Keep up the good nutrition and hydration for at least the first year after finishing radiation. A complete recovery takes most patients an entire 2 years. It can be full of ups and downs so try to keep that in mind when you experience setbacks. Its all part of the recovery process which for most of us can never happen quickly enough.

I did find it a bit unusual for your medical staff to say OC is becoming epidemic in men in their 60s-70s. It seems to be more younger HPV+ patients are being diagnosed than the older patients. But thats what I have seen here on the forum which may or may not be an accurate picture.

Best wishes with your recovery!

Considering everything you are doing what's expected.

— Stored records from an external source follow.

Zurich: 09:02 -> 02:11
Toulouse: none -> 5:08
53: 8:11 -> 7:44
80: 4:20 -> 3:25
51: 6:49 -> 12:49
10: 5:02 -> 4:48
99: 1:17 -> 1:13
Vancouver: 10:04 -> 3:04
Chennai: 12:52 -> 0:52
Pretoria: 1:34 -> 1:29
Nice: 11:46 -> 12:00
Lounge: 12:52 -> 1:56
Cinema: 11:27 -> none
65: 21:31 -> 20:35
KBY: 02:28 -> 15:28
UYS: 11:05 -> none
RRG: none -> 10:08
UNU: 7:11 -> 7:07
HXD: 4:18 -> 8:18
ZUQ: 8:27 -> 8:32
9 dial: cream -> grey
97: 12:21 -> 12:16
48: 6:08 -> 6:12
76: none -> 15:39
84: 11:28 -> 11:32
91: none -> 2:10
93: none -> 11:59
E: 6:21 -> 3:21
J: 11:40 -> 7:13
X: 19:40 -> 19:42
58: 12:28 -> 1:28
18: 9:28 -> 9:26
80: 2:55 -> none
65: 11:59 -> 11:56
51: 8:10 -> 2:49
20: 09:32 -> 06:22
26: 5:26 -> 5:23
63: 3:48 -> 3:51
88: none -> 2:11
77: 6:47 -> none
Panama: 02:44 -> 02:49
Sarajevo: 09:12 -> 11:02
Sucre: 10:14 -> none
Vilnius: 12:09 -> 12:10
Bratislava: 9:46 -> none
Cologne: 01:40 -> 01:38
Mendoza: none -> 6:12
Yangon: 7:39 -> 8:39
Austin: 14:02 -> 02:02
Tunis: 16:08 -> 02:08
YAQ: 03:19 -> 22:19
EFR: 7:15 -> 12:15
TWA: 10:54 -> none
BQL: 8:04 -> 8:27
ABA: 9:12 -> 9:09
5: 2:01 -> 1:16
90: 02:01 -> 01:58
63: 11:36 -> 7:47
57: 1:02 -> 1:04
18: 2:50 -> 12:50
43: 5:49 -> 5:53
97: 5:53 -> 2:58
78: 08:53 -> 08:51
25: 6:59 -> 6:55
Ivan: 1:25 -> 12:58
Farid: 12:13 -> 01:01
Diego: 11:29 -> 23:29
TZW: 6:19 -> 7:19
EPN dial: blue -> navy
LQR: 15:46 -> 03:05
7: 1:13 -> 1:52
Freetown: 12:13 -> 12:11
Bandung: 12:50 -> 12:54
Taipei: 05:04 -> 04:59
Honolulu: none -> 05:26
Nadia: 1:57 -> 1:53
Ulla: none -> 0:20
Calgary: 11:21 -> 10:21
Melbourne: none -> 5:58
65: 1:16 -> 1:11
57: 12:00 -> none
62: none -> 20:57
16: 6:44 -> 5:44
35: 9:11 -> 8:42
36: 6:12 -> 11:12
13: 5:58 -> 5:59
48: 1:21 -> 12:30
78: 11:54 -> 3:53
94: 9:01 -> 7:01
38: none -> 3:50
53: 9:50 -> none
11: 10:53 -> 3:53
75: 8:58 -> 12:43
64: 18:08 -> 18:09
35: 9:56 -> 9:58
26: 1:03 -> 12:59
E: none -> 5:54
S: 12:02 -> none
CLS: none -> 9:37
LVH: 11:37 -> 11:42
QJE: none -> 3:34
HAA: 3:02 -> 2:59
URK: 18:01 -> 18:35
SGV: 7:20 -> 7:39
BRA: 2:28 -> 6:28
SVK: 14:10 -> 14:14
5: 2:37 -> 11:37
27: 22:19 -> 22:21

Do try and consume 3000 cals and 48 osz of water each and every day. Most of us had our worse few weeks post Tx so just in case be prepared if you experience this. The recovery period can last every bit of 2 years so also be prepared for that.

Re the root ?, your cancer was HPV+ meaning the virus was able to take control of your cells and turn them to the dark side. HPV is labeled a STD, sexually transmitted disease. It's extremely contagious and just about all sexually active men and women acquire it throughout their lifetime. It's proven that most of us "clear" it fairly quickly and most of us reacquire it and clear it and reacquire it and...you get the point. What the scientific community hasn't figured out is why the virus only causes oral cancer sometimes. So far the treatment is similar to oral cancer that is HPV- (negative), i.e., surgery, radiation and chemo but since HPV+ oral cancer has been proven to respond better to the Tx than HPV- cancers there are studies to determine if less treatment can achieve the same results.